Dış borç tamamen reddedilmelidir. Köprüler, otoyollar, şehir hastaneleri, kimin elindeyse onun düdüğünü çalan özel eğitim kurumları derhal bedelsiz olarak kamulaştırılmalıdır.
Bankaların, sigorta şirketlerinin halkı soyduğu yeter hepsi kamulaştırılmalıdır. Emekçilerin bir türlü geçinecek düzeye ulaşmayan ücretler yüzünden mahkûm oldukları borçlar silinmelidir.
Ücretler yoksulluk sınırının üzerine yükseltilmelidir. Pahalılığı engellemek için aracıların, komisyoncuların piyasa hâkimiyetine son verilmelidir. 6 saat iş günü ile var olan işler bölüştürülmeli ve işsizlik tarihten silinmelidir.
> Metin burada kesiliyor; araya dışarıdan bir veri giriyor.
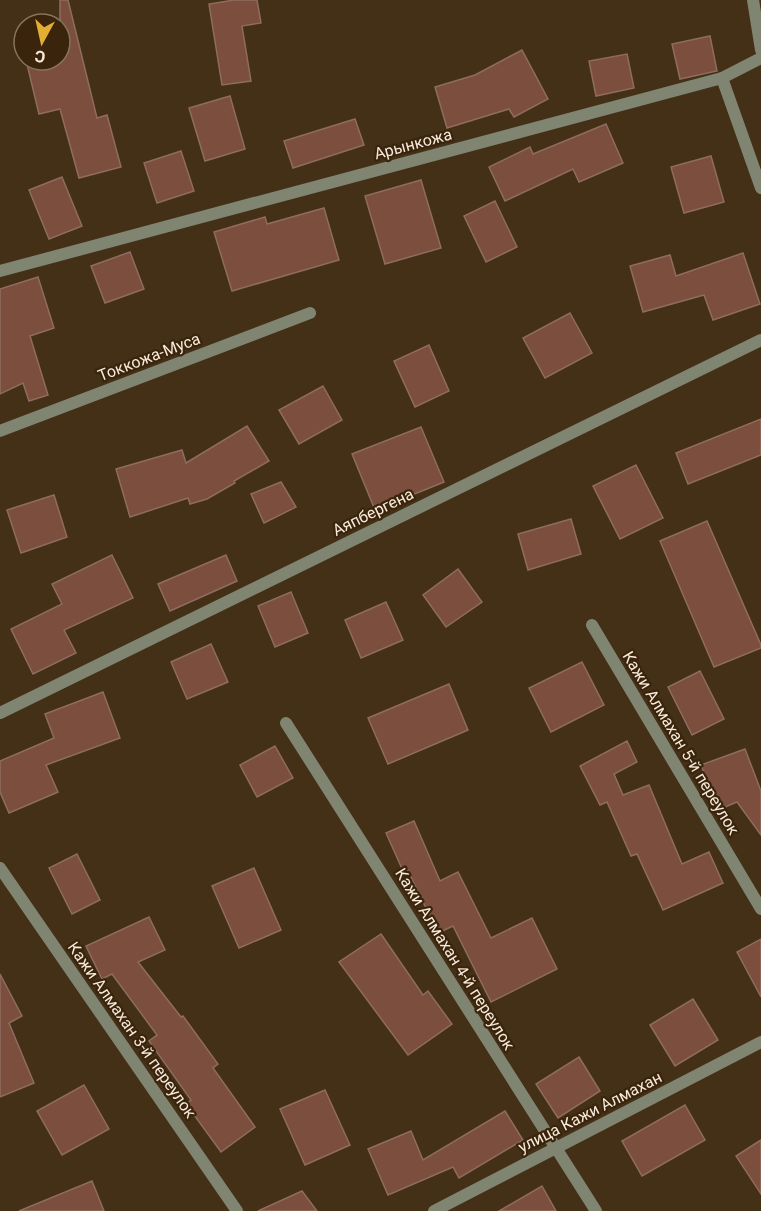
<svg xmlns="http://www.w3.org/2000/svg" width="761" height="1211" viewBox="0 0 761 1211" font-family="Roboto,sans-serif">
<style>
.building{fill:#7b4e3e;stroke:#8f6c60;stroke-width:1.5}
.lines{fill:none;stroke-linecap:round;stroke-linejoin:round}
.street{stroke:#7f8571;stroke-width:12}
.labels{text-anchor:middle;dominant-baseline:central;stroke-width:4.5;stroke-linejoin:round;paint-order:stroke}
.street-label{font-size:16px;fill:#f8eadc;stroke:#3a250c}
</style>
<rect width="100%" height="100%" fill="#442f17"/>
<g class="building">
<path d="M60,0H68L97,118L107,115L121,167L79,178L60,109L39,114L26,60H60Z"/>
<path d="M234,0H257L261,23L242,26L251,81L222,85L209,4Z"/>
<path d="M710,36L717,71L680,79L672,44Z"/>
<path d="M522,50L548,99L514,117L509,109L447,128L435,87L475,75Z"/>
<path d="M627,54L634,88L596,96L589,61Z"/>
<path d="M230,96L245,149L205,161L189,108Z"/>
<path d="M355,119L364,145L293,168L284,141Z"/>
<path d="M606,124L623,163L579,182L573,169L505,201L489,167L530,147L533,154Z"/>
<path d="M181,151L194,191L157,203L144,163Z"/>
<path d="M711,156L724,202L684,213L671,167Z"/>
<path d="M62,177L82,226L49,239L29,190Z"/>
<path d="M421,180L441,248L385,264L365,196Z"/>
<path d="M495,201L517,247L486,262L464,216Z"/>
<path d="M324,208L339,260L232,291L214,232L265,217L267,224Z"/>
<path d="M130,252L144,289L105,303L91,266Z"/>
<path d="M743,253L760,304L713,320L704,295L643,312L630,266L670,255L676,276Z"/>
<path d="M38,277L54,328L30,336L48,395L29,401L23,383L0,394V289Z"/>
<path d="M570,313L592,353L545,378L523,338Z"/>
<path d="M429,345L449,391L415,407L394,361Z"/>
<path d="M323,386L342,420L299,444L279,410Z"/>
<path d="M761,419V455L688,484L676,453Z"/>
<path d="M247,426L269,461L234,481L235,483L207,499L190,504L188,498L130,517L116,469L182,450L186,463Z"/>
<path d="M421,427L444,482L375,510L352,454Z"/>
<path d="M636,465L663,518L620,539L593,486Z"/>
<path d="M281,482L296,507L264,523L251,494Z"/>
<path d="M54,495L67,537L21,553L7,510Z"/>
<path d="M571,519L581,554L528,570L518,534Z"/>
<path d="M707,521L761,645V648L714,667L660,541Z"/>
<path d="M112,555L133,598L64,630L76,653L33,674L11,629L62,604L52,584Z"/>
<path d="M226,555L237,581L170,611L158,584Z"/>
<path d="M458,569L482,602L446,627L423,595Z"/>
<path d="M291,592L308,633L275,647L258,606Z"/>
<path d="M386,602L403,640L361,658L345,620Z"/>
<path d="M211,644L228,682L187,699L171,662Z"/>
<path d="M582,662L604,705L551,732L529,688Z"/>
<path d="M700,671L724,719L692,735L668,687Z"/>
<path d="M449,684L468,730L388,764L368,718Z"/>
<path d="M103,692L120,738L46,765L58,792L9,813L0,792V761L54,738L45,714Z"/>
<path d="M627,741L637,762L614,774L623,795L649,785L682,864L709,852L723,883L663,910L637,854L631,856L607,802L600,805L580,766Z"/>
<path d="M275,746L293,778L257,797L240,765Z"/>
<path d="M745,749L761,791V835L737,802L718,810L701,765Z"/>
<path d="M414,821L440,881L458,872L491,938L532,918L557,969L491,1002L453,926L438,933L407,869L403,871L386,833Z"/>
<path d="M77,854L100,900L72,914L49,868Z"/>
<path d="M254,868L281,930L239,948L212,886Z"/>
<path d="M149,917L165,950L138,962L181,1017L183,1016L218,1064L213,1068L255,1127L221,1152L186,1104L191,1100L149,1041L157,1035L112,974L102,979L86,946Z"/>
<path d="M381,934L423,995L428,991L452,1024L408,1055L339,962Z"/>
<path d="M761,939V997L737,952Z"/>
<path d="M0,974L22,1016L9,1023L34,1083L0,1097Z"/>
<path d="M693,999L718,1040L675,1066L650,1025Z"/>
<path d="M579,1057L600,1091L558,1118L536,1084Z"/>
<path d="M84,1085L109,1129L62,1155L37,1111Z"/>
<path d="M325,1090L350,1145L305,1165L280,1109Z"/>
<path d="M685,1105L705,1140L642,1176L622,1141Z"/>
<path d="M505,1111L523,1140L459,1178L453,1167L388,1195L368,1149L411,1131L423,1160Z"/>
<path d="M761,1140V1194L736,1156Z"/>
<path d="M92,1181L104,1211H19Z"/>
<path d="M542,1186L556,1211H499Z"/>
<path d="M302,1191L317,1211H258Z"/>
</g>
<g class="lines">
<g class="street">
<path d="M753,0L761,50"/>
<path d="M722,78L761,58"/>
<path d="M0,271L722,78L761,188"/>
<path d="M0,431L310,313"/>
<path d="M592,625L761,909"/>
<path d="M0,713L761,340"/>
<path d="M286,723L596,1211"/>
<path d="M0,868L237,1211"/>
<path d="M434,1211L761,1042"/>
</g>
</g>
<g class="labels">
<g class="street-label">
<text transform="translate(413 144) rotate(-15)">Арынкожа</text>
<text transform="translate(149 357) rotate(-21)">Токкожа-Муса</text>
<text transform="translate(373 512) rotate(-26)">Аяпбергена</text>
<text transform="translate(681 743) rotate(59)">Кажи Алмахан 5-й переулок</text>
<text transform="translate(455 959) rotate(58)">Кажи Алмахан 4-й переулок</text>
<text transform="translate(132 1030) rotate(55)">Кажи Алмахан 3-й переулок</text>
<text transform="translate(590 1112) rotate(-27)">улица Кажи Алмахан</text>
</g>
</g>
<g transform="translate(42 42) rotate(188)"><circle r="28" fill="#3a250c" stroke="#86745f" stroke-width="1.5"/>
<path d="M0-4.5L10 22L0 15L-10 22Z" fill="#e2ae34"/>
<text y="-9" font-size="16" font-weight="bold" text-anchor="middle" fill="#f8eadc">С</text>
</g>
</svg>
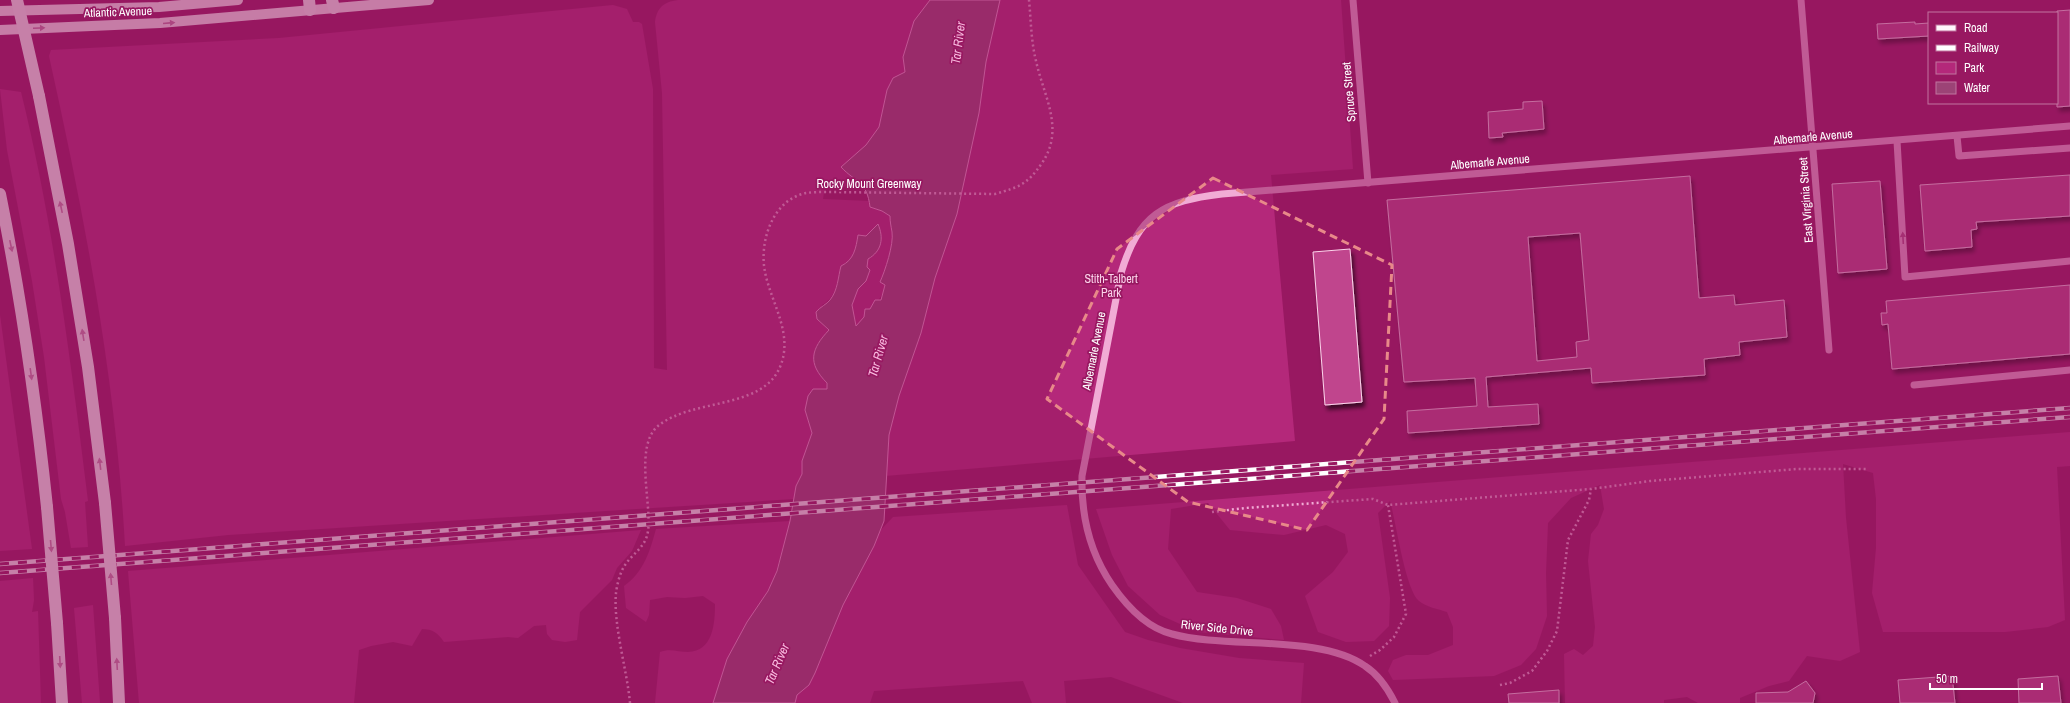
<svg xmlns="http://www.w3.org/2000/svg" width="2070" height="703" font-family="'Archivo Narrow',sans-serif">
	<defs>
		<filter id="shadow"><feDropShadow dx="2.5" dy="4.5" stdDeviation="2" flood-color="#0009"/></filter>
	</defs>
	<rect width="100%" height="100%" fill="#981861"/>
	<g fill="#b4287a">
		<path d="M678 0H930L914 21 903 57 905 72 893 78 887 90 879 127 866 145 851 158 848 174 859 180 864 187 825 186 823 199 869 201 870 207 882 211 890 216C890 222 891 226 892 232 894 244 885 271 880 282L885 285C883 297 878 300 870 309 865 314 862 321 856 327L852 305 858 288 866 281 870 270 867 267 866 236 858 235C856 249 854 260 841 266 837 281 837 297 822 305L817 319 829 331C796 362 828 362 827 389H821L805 410 812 433 802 461V474L796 486 794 499 228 535 125 546C116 381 85 218 49 56L51 50 279 38 613 5 627 9 633 22H639L642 24 653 89 654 368 667 370 662 93 655 22C657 8 663 2 678 0Z"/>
		<path d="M1000 0H1341L1353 169 1271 175 1295 441 885 476 889 435 899 396 921 333 935 278 957 214 979 113 986 62Z"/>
		<path d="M0 89 21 92C54 226 71 364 88 501L85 502 88 547 71 548 65 512 61 499 44 357 32 281 7 150Z"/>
		<path d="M0 315 32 549 0 551Z"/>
		<path d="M2070 432V466L2057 467 2065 620 2048 627 2005 632H1883L1872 593 1876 548V499L1873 473 1843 464 1846 518 1860 652 1840 661 1807 656 1789 681 1769 686 1740 698V703H1698L1687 697 1664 700V703H1565L1564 654 1574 649 1583 655 1593 646 1595 627 1588 561 1591 534 1598 525 1604 509 1600 485 1571 498 1548 523 1546 573 1547 616 1536 649 1521 665 1494 676 1393 680 1388 671 1393 660 1406 655H1428L1453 645V627L1447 612C1438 609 1426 607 1419 601 1405 589 1396 521 1390 501L1378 513 1390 598 1389 626 1374 641 1346 642 1318 632 1305 596 1333 572 1348 552 1345 534 1326 525 1284 535 1230 530 1208 503 1171 509 1168 549 1197 592 1237 598 1271 609 1281 626 1284 640 1198 632 1160 615 1128 586 1112 555 1096 509Z"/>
		<path d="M1067 505 1078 565 1125 632 1148 640 1180 648 1239 658 1304 663 1301 703H1183L1111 677 1064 681 1066 703H1032L1023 681 874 691 870 703H790L860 552 893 517Z"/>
		<path d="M790 521 774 580 727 659 713 703H655L660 652C670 648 678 652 688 652 713 651 715 624 715 604L703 596 685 598 667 597 650 600 649 615 646 622 626 608 624 586C644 572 650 551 656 529Z"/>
		<path d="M641 530 632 551 617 568 612 580 580 612 577 640 565 642 552 640 547 634 546 625 534 626 518 638 508 637 444 642C438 633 433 629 422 629L412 646 393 642 371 646 359 650 354 703H139L128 571Z"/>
		<path d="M33 578 34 600 32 612 38 611 41 703H0V581Z"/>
		<path d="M93 605 100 703H82L74 608Z"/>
	</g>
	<path fill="#9c4376" stroke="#f39fd2" d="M930 0H1000L986 62 979 113 957 214 935 278 921 333 899 396 889 435 884 521 874 546 843 605 815 673 809 685 797 695 795 703H713L727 659 747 622 768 591 777 571 790 521 796 486 802 474V461L812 433 805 410 808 396 813 389H827V383C807 363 811 349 829 330L817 319 816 312C820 307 827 304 830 300 838 290 838 277 841 266 854 260 856 248 858 235L866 236 878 224C884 238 882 251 868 259L867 267 870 270 866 281 858 289 852 305 856 326 864 317 865 309H870L875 300H881L885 285 880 282C885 271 894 244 892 232 891 226 890 222 890 216L882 211 870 207C867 181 856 183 841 167L866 145 879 127 887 90 893 78 905 72 903 57 914 21Z"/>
	<g fill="#c0458d" stroke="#fcd4eb" fill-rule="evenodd" filter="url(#shadow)">
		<path d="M2070 10V106L2057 107V11Z"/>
		<path d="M1915 22V24L1929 23V36L1878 39 1877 24Z"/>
		<path d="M1542 101 1544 129 1502 133 1503 137 1489 138 1488 112 1523 109V102Z"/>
		<path d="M2070 175V216L1976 222 1977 229 1971 230 1972 247 1925 251 1920 185Z"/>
		<path d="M1690 176 1699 298 1734 295 1735 305 1784 300 1787 337 1739 342 1740 355 1704 359 1705 375 1592 383 1591 368 1486 377 1488 407 1538 404 1539 424 1408 433 1407 411 1477 406 1475 378 1404 382 1387 200ZM1580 233 1589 340 1576 342 1577 357 1537 361 1528 237Z"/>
		<path d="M1880 181 1887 269 1838 273 1832 184Z"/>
		<path d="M1350 249 1362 402 1325 405 1313 252Z"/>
		<path d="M2070 285V354L1892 369 1888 324 1882 325 1881 313H1887L1886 301Z"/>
		<path d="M1952 676 1955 703H1900L1898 680Z"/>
		<path d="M2058 676 2061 703H2019L2018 679Z"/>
		<path d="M1806 681 1815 693 1813 703H1756V693L1788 692Z"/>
		<path d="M1559 690V703H1509L1508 694Z"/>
	</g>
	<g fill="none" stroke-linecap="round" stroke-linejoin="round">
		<g stroke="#f1acd5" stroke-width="2.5" stroke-dasharray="2 3" stroke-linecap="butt">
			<path d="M1212 512 1245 508 1373 499 1388 505 1591 489 1650 481 1797 469H1868"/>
			<path d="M1370 656 1380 650 1394 637 1406 614 1388 505"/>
			<path d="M1500 685 1510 683 1532 671 1547 651 1557 631 1568 540 1589 500 1591 489"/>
			<path d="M630 703C627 670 613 624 616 593 617 585 620 572 625 565 633 553 646 547 648 531 652 505 634 446 658 426 692 398 762 410 780 367 794 334 771 303 765 272 759 242 772 200 806 193 813 192 821 192 829 192L995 194C1019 187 1027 185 1042 163 1065 129 1044 97 1036 61 1031 41 1031 20 1029 0"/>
		</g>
		<g stroke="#f1acd5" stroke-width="7">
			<path d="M1353 0 1368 183"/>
			<path d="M1801 0 1829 350"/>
			<path d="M1957 136 1959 156 2070 148"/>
			<path d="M1897 141 1905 277 2070 261"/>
			<path d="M1914 385 2070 370"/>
			<path d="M1395 703C1388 689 1379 675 1365 666 1320 634 1227 649 1172 634 1147 628 1126 605 1112 585 1090 553 1081 515 1082 476L1121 273C1139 214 1163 201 1222 194L2070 126"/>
		</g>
		<g stroke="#fff6fb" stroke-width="10">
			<path d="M0 11 159 7 238 0"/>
			<path d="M0 30 160 23 429 0"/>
		</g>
		<g stroke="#fff" stroke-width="12">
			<path d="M309 0 310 10"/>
			<path d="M332 0 334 8"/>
			<path d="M39 96 68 244 88 367 105 503"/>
			<path d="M0 194C21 298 36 402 47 507"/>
			<path d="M115 618 119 703"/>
			<path d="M57 623 62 703"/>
		</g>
		<g stroke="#fff" stroke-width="4.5">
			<g id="rail">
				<path d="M0 564 2070 408"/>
				<path d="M0 573 2070 417"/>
			</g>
		</g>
		<use href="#rail" stroke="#981861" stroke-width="3" stroke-dasharray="9" stroke-linecap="butt"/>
		<g stroke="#fff" stroke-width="12">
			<path d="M17 0 39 96"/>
			<path d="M105 503 115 618"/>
			<path d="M47 507 57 623"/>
		</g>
	</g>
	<defs><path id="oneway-solid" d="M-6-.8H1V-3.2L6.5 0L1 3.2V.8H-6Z"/></defs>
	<g fill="#c67ca6">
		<use href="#oneway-solid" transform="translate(169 23) rotate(-5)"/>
		<use href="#oneway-solid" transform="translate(39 28) rotate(-2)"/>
	</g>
	<g fill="#cc8cb0">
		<use href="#oneway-solid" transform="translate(61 207) rotate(-102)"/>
		<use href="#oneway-solid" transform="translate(11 246) rotate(78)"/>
		<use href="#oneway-solid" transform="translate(83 335) rotate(-99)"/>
		<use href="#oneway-solid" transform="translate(31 374) rotate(82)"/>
		<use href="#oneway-solid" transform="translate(100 464) rotate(-97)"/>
		<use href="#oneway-solid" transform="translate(51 546) rotate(85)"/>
		<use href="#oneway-solid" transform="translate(111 579) rotate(-95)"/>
		<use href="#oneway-solid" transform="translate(60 662) rotate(87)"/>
		<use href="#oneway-solid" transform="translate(117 664) rotate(-93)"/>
	</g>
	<use fill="#b74c8a" href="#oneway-solid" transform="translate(1903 238) rotate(-93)"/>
	<path d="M0 0H2070V703H0ZM1213 178 1392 265 1384 419 1307 530 1188 502 1047 399 1117 249Z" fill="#981861" fill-opacity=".55" fill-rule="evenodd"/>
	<path fill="none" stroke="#e88989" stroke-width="3" stroke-dasharray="8 5" stroke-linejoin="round" d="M1213 178 1392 265 1384 419 1307 530 1188 502 1047 399 1117 249Z"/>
	<g text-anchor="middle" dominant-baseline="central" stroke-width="3.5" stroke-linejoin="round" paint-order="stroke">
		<g font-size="12" fill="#fff" stroke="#981861">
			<text transform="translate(118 12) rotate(-2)">Atlantic Avenue</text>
			<text transform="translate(1349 92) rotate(-95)">Spruce Street</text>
			<text transform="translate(1813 137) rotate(-5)">Albemarle Avenue</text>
			<text transform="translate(1490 162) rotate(-5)">Albemarle Avenue</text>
			<text x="869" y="184">Rocky Mount Greenway</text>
			<text transform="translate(1806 200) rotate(-94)">East Virginia Street</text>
			<text transform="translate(1094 351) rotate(-79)">Albemarle Avenue</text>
			<text transform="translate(1217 628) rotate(6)">River Side Drive</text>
		</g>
		<g font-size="12" fill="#fcd4eb" stroke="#981861">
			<text x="1111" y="279">Stith-Talbert<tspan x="1111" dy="14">Park</tspan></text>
		</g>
		<g font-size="13" font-style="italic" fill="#f8b9de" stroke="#981861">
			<text transform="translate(958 43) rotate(-83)">Tar River</text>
			<text transform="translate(878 356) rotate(-74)">Tar River</text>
			<text transform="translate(777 664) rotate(-67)">Tar River</text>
		</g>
	</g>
	<rect x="1928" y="12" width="130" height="92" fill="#981861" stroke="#c174a0"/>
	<rect x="1936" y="25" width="20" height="6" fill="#fff6fb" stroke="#c174a0"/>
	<text x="1964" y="32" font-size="12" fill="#ffffff">Road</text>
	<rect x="1936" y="45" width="20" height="6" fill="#ffffff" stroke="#c174a0"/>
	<text x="1964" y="52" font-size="12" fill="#ffffff">Railway</text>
	<rect x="1936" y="62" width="20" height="12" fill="#b4287a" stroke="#c174a0"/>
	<text x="1964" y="72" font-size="12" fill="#ffffff">Park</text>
	<rect x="1936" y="82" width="20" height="12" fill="#9c4376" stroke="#c174a0"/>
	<text x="1964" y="92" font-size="12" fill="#ffffff">Water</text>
	<path d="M1930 683v6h112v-6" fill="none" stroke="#ffffff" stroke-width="2"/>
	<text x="1936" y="683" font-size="12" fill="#ffffff" stroke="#981861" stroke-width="3" paint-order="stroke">50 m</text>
</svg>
Sermayeye ve emperyalizme karşı yüzde 99’un seferberliği içeride kardeş kavgasının, dışarıda emperyalist savaşlara asker olmanın tek ilacıdır. İstibdadı yenecek, darbeyi engelleyecek tek güç bu seferberlikle açığa çıkabilir. Böyle bir seferberliğin somut ve meşru siyasi hedefi zincirsiz bir kurucu meclis olacaktır. Ama zincirler kalktıkça, sermayenin istibdadının yerine işçi sınıfının emekçiler ve ezilenlerle birlikte kendi iktidarını kurmasının da yolu açılacaktır.